Children peering into their futures – this is rocket science
Exploring science and health professions helps children in underprivileged neighborhoods expand possibilities
Sumala Heinze still remembers the day she learned about the Weekend School in her fifth-grade class. After school, she dashed home to get her mother’s signature on the permission slip. “I never ran so fast,” she recalled. “And I just put it there and said to my mom, ‘Just sign please – just sign!’
So on a recent Sunday at the IMC Weekend School in Amsterdam, the children learned about astronomy and rocket science from a researcher and an engineer.
With Dr. Marcel Vonk, a researcher and outreach officer for the Institute of Physics at the University of Amsterdam, students learned about gravitational waves and black holes. “A black hole is really a very heavy star,” Dr. Vonk explained, speaking in Dutch. “It’s so heavy that not even light can escape, which makes it very hard because with no light, you cannot see it.”
“The students are very enthusiastic, but at the same time, they keep you sharp,” said the other guest teacher, Alexander Maas, a thermal engineer for Airbus Defense and Space. “If you don’t engage with the students, they turn you off – or they tell you straight up, ‘This is boring.’”

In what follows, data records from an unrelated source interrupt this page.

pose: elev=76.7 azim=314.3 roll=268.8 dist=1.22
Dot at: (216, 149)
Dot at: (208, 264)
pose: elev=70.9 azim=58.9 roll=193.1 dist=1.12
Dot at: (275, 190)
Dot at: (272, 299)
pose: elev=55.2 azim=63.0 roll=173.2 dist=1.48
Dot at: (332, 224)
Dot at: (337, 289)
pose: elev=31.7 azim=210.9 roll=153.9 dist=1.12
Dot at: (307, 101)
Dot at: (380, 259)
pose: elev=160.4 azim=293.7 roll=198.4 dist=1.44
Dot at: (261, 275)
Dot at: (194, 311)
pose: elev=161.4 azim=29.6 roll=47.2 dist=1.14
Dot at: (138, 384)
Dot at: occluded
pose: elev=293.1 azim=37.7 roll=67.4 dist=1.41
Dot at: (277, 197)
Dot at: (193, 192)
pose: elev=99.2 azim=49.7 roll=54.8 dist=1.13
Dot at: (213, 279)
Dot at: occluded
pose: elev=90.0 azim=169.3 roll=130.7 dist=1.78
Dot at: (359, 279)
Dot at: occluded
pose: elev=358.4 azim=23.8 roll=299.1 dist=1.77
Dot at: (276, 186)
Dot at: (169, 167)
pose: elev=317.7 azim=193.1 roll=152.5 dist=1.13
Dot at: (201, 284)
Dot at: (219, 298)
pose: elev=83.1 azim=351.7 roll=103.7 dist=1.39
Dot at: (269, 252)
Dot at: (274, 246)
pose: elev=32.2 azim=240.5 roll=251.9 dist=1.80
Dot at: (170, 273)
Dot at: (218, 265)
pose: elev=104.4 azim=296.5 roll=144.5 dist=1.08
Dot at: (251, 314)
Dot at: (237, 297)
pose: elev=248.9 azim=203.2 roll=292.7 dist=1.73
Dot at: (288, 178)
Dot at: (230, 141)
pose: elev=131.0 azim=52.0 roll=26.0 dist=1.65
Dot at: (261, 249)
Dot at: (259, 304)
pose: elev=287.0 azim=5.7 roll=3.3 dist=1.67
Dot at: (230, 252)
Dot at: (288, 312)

No one used the b-word or nodded off during their lessons on this Sunday. In his session, Maas helped students put the principles of aerodynamics into practice. They built rockets from plastic soda bottles and launching them outside with the help of a bicycle pump.
Hands-on learning with the pros is the idea behind the Weekend School, an extracurricular program for children in underprivileged neighborhoods, many from immigrant backgrounds. For the 3-year course, professionals in a wide range of fields volunteer to introduce students to their careers with hands-on activities.
How the schools work
Funded by corporations and other organizations, the Weekend Schools rely largely on volunteers. Staff coordinators train guest teachers to develop lessons and teach classes, where they are assisted by staff, alumni and other volunteers.
Some of the classes are on site, and others take students into the field. During the Health unit, students visited a hospital, used stethoscopes to monitor their pulses and even helped perform pregnancy ultrasounds.